The sky as we walked was moonless, dark violet and iridescent like a pane of stained glass. Luas led me on in silence, supporting me when I stumbled. I was still stunned from seeing myself bleed to death. Every few yards the weather raged between the extremes of hot and cold, wet and dry, as if even the heavens were stunned too and couldn’t decide what to be and so were all things at once. I felt no physical pain. In an obscure corner of memory my torso throbbed and my nerves shrieked—but these were distant sensations, recollections more than feelings. More immediate was the dampness of the ground against my feet, the changing temperature of the air on my skin, the opalescence of the earth and trees. These were present sensations and the sum my consciousness could bear.
The house to which Luas led me had a broad porch with a white balustrade and wide green steps. An octagonal lamp hung from the ceiling projecting blocks of light onto the lawn, some of it green and leafy and the rest frozen over with ice and snow. The house reminded me of my great-grandparents’ house along the Brandywine River in northern Delaware with the same threatening Victorian turret and gables and pretty scrollwork along the eaves and trim, like so many large homes built in the nineteen twenties. Everything about it was permanent and massive, a bulwark against fate and time: the heavy red brick and fieldstone, the slate roof, the tall windows and ceilings, the thick porch columns and solid brass doorknobs. Even the trees on the lawn and the hills beyond the trees were eternal and massive. It was too dark to see all these things, but I knew they were there in the same way I knew I was there.
On the porch stood an old woman waving excitedly in our direction. Luas squeezed my hand and stiffened to help me up the steps.
“Our guest has finally arr
ived, Sophia,” he announced.
They exchanged polite hugs the way older couples tend to do, and I braced myself for the old woman’s shrieks when she realized her husband had brought home a nude woman half his age and covered in blood; but for all the scandal and gore of my appearance, you’d have thought this was the condition in which all her guests arrived.
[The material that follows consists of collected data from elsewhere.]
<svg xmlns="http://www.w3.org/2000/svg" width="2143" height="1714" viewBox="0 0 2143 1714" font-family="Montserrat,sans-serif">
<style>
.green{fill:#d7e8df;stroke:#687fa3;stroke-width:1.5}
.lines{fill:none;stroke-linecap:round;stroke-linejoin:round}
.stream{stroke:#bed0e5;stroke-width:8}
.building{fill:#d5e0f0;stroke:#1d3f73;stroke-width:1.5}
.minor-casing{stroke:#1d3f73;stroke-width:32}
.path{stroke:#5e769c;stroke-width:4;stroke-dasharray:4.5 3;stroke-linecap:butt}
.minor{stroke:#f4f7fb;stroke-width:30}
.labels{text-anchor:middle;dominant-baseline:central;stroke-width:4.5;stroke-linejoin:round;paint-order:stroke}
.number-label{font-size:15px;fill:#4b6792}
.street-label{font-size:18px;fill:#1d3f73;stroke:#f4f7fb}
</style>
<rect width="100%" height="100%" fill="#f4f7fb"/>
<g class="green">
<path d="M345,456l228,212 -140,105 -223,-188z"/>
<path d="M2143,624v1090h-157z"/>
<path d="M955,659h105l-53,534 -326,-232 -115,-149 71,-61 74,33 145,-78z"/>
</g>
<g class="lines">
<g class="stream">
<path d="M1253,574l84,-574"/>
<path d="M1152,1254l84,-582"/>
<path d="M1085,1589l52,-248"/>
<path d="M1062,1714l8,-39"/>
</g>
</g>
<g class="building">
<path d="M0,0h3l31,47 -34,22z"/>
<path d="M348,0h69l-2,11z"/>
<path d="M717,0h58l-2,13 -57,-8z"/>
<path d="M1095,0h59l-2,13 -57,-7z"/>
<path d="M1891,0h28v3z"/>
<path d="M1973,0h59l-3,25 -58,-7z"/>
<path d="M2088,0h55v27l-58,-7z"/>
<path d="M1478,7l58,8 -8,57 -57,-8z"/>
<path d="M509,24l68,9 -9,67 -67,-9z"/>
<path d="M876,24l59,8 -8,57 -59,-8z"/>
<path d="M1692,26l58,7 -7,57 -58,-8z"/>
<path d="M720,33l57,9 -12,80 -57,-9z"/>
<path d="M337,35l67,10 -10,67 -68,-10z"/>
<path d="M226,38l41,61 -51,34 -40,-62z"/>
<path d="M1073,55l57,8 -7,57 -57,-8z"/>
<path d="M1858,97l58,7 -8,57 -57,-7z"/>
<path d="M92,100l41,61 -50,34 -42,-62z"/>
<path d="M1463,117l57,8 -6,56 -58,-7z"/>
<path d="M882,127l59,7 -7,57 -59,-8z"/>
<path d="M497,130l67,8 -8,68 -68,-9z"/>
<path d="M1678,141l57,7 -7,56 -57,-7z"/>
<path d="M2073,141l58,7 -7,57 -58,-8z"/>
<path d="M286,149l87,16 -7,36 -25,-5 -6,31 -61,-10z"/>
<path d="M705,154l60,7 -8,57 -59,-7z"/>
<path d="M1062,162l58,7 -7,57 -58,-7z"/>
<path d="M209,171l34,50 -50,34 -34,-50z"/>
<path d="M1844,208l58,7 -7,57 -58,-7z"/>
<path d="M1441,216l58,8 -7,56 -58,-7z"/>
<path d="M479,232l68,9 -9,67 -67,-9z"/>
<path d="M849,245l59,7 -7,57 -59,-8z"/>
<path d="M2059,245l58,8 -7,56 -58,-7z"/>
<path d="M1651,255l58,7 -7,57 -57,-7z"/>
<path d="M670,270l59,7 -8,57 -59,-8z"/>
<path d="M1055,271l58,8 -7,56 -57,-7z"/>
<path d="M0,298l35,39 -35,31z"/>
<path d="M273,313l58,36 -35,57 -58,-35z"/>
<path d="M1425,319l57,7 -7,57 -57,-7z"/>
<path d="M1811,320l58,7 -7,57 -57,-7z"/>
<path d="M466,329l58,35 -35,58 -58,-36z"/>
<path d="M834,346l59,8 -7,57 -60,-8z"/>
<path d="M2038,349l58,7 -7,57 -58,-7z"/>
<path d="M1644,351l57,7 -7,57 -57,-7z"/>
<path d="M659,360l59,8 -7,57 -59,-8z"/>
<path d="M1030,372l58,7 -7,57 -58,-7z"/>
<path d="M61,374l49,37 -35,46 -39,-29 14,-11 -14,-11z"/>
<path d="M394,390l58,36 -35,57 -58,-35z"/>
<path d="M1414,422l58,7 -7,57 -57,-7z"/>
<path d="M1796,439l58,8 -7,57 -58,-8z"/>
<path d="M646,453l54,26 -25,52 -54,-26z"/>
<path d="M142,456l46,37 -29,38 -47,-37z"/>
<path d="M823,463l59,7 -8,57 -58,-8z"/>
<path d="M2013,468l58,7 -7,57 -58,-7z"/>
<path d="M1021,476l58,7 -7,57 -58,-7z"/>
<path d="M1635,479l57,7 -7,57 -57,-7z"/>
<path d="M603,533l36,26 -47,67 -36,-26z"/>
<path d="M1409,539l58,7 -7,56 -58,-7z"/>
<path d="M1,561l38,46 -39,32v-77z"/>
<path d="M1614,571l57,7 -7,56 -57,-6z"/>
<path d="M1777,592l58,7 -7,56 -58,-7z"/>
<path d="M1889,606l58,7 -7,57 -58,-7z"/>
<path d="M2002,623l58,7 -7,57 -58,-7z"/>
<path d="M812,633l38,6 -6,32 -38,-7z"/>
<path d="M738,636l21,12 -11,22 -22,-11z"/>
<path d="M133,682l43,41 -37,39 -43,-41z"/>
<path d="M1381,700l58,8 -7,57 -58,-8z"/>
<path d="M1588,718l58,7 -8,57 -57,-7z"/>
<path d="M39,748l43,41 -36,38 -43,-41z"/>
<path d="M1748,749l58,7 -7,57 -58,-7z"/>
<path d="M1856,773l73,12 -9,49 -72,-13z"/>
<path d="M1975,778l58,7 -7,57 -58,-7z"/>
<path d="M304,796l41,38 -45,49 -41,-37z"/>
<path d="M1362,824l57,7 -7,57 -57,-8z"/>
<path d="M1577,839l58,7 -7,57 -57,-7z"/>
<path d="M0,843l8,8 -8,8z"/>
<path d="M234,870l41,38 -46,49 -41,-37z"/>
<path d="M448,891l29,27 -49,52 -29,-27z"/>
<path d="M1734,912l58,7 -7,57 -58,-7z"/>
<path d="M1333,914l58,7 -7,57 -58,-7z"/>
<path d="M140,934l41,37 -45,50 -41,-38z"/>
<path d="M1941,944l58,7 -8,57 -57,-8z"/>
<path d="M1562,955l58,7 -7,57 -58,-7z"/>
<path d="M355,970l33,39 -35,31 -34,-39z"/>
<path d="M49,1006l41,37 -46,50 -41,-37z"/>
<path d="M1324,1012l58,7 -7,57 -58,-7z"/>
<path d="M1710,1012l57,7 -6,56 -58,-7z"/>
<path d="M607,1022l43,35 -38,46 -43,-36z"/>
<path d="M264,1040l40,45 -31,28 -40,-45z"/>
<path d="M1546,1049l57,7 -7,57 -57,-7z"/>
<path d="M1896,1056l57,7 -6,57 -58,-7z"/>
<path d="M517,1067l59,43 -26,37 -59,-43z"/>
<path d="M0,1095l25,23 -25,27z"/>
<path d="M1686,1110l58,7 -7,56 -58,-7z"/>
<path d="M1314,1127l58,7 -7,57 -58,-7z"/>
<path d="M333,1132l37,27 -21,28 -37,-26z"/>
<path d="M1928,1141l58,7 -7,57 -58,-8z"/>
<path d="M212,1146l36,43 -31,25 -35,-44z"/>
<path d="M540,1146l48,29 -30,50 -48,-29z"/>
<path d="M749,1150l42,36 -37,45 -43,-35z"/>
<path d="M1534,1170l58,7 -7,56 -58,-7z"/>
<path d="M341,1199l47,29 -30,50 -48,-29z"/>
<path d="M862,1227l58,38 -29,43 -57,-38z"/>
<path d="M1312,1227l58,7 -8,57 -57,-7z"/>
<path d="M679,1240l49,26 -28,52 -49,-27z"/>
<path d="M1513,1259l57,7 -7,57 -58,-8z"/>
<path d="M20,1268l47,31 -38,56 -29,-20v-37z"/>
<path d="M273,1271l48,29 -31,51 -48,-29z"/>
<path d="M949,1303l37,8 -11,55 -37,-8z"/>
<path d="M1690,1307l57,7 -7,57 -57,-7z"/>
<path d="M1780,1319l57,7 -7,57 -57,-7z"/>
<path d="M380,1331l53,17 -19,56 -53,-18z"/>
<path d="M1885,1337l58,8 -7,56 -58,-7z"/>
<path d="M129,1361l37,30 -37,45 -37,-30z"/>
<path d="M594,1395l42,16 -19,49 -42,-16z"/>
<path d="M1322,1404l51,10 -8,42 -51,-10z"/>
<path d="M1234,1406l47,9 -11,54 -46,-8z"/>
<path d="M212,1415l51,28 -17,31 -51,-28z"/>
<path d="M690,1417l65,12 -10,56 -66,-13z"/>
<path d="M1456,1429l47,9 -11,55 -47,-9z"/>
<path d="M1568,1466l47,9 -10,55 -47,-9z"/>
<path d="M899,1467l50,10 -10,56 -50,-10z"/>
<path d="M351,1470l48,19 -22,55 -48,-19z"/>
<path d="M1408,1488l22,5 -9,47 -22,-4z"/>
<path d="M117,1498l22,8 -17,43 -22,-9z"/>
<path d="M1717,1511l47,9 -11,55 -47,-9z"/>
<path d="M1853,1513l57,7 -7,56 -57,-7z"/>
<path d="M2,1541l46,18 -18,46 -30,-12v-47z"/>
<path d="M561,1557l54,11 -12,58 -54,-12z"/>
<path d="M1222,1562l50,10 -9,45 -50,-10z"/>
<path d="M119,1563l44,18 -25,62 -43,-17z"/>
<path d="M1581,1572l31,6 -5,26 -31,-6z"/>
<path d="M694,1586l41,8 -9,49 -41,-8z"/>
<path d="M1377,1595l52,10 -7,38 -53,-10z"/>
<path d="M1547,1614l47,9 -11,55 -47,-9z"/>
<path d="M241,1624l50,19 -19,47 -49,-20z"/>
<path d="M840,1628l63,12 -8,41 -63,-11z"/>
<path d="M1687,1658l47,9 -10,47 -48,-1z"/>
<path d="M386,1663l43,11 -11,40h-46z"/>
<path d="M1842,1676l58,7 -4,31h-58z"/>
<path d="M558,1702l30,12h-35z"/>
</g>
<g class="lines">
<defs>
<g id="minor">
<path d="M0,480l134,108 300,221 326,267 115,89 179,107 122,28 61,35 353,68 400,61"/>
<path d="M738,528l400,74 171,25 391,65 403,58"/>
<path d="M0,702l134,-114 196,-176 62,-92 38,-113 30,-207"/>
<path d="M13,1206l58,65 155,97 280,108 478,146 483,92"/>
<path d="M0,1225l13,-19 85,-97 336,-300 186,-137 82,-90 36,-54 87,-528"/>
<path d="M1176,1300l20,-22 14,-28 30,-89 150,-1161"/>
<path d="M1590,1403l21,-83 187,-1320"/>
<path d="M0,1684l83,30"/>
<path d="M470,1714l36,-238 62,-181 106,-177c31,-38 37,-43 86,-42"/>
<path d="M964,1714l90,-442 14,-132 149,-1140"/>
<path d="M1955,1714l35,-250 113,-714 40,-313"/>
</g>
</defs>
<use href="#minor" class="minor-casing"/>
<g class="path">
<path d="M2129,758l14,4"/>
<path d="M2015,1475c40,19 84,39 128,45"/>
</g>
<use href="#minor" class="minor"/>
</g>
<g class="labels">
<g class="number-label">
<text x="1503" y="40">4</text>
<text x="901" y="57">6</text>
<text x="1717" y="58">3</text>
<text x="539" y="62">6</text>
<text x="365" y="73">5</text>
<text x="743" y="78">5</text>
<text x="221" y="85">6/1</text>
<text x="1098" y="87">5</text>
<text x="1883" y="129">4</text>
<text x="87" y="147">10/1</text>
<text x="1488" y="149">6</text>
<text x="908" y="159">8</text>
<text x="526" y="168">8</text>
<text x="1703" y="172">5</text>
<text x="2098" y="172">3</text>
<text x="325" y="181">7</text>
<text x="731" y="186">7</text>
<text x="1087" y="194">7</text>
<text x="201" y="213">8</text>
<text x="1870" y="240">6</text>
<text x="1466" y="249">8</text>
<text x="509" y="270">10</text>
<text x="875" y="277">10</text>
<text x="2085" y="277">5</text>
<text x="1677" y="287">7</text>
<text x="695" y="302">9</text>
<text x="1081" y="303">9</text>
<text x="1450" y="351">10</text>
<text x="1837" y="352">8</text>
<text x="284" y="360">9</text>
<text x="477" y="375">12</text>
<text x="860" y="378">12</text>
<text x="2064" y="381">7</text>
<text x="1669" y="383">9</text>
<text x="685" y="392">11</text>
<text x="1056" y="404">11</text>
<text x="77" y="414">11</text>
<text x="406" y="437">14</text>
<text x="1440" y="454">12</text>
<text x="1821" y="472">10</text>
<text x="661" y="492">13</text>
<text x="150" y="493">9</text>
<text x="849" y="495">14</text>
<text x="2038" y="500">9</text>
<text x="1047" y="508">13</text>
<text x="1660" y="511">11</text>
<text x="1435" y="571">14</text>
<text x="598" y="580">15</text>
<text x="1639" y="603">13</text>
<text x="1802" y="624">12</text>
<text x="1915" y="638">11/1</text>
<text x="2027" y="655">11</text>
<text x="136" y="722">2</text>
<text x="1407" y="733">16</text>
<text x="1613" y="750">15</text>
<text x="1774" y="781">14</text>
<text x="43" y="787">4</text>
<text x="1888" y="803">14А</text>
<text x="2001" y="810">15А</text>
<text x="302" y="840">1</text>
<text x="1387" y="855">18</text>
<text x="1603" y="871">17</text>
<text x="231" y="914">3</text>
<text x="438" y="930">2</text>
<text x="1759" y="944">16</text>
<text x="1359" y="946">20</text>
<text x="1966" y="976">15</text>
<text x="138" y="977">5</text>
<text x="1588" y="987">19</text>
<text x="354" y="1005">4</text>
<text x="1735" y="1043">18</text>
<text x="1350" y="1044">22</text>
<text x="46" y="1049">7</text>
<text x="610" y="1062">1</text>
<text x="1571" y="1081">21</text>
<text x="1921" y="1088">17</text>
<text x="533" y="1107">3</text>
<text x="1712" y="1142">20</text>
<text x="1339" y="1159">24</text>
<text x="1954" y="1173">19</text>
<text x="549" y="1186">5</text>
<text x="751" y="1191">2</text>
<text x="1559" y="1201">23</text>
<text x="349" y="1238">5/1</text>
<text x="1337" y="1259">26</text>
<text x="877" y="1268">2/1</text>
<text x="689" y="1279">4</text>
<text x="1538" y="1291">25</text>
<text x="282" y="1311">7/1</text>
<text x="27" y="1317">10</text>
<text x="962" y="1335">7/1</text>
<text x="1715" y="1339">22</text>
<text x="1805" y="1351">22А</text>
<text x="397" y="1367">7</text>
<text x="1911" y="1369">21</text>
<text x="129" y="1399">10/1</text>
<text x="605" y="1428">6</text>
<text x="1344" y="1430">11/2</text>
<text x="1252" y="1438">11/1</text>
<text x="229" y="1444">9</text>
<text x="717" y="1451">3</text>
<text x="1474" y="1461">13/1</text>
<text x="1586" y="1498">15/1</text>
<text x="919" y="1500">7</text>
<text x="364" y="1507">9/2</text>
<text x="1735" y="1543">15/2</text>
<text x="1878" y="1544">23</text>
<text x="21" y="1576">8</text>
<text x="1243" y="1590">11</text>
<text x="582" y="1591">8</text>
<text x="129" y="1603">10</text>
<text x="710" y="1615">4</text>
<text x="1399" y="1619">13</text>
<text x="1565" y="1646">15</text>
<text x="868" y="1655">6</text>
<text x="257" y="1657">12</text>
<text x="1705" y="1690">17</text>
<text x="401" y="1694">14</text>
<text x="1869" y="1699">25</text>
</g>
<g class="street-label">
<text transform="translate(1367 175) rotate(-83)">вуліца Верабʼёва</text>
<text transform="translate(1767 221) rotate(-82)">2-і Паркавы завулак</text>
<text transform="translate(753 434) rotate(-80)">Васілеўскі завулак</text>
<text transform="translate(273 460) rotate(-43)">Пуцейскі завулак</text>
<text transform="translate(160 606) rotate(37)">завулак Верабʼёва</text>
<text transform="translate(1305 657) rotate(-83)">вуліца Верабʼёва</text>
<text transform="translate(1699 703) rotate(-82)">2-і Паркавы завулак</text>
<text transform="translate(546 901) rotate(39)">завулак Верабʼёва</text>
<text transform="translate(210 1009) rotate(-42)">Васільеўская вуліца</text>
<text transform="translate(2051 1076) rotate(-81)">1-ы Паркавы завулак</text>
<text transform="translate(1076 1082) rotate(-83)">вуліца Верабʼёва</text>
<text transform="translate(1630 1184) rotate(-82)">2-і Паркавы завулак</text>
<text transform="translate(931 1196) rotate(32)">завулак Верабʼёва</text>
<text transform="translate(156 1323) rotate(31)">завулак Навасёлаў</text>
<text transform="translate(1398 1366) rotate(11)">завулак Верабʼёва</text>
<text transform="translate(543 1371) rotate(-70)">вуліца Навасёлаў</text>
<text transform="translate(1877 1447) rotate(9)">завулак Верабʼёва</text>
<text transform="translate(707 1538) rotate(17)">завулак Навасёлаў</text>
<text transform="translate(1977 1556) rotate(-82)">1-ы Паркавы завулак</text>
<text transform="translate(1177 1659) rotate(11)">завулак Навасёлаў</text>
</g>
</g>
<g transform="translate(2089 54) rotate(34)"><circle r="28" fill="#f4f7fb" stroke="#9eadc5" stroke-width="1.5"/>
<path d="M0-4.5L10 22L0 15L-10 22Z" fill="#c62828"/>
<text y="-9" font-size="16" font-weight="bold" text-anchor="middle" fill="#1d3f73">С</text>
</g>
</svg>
She rushed forward and wrapped herself around me, carelessly staining her blue chamois dress with my blood before peeling herself just far enough away to see my face and caress my cheeks, laughing and sobbing, stroking my hair, her hands shaking with emotion.
“Thank you, thank you, Luas,” she said, breathlessly, almost crying.
Luas winked at me and walked back down the steps into the darkness from which we’d come, leaving a trail of bloody shoeprints on the green planks.
They’re obviously mad, I thought.
Sophia had an ethnic face, Mediterranean and expressive and proud, with an angular forehead and thin lips that curled like a faded purple ribbon around a box of secrets. Her tarnished silver hair coiled into a bun, and she spoke with an Italian accent that added syllables to the English words.
“Oh, Brek,” she whispered. “My precious, precious child.”
“Nana?”
The word exhaled from my lungs with a whimper, accompanied by the recollection of an old photograph, the face of my great-grandmother, Sophia Bellini, my Nana. She’d died from a stroke when I was three years old.
“Yes, child, oh yes,” she said.
My only memory of her was from our final time together at the funeral home. I’d thrown a tantrum when my mother made me kiss Nana Bellini goodbye in the open coffin. Above my screaming, I remembered a sound, plastic and horrible, produced when my shiny black shoe fell from my foot and landed squarely on Nana’s pallid forehead. The shoe bounced once and lodged in her hair like a tiara. I remembered the slap of my mother’s hand across my face, and that Nana’s eyes did not open, and that her smile, serene and insane, did not change.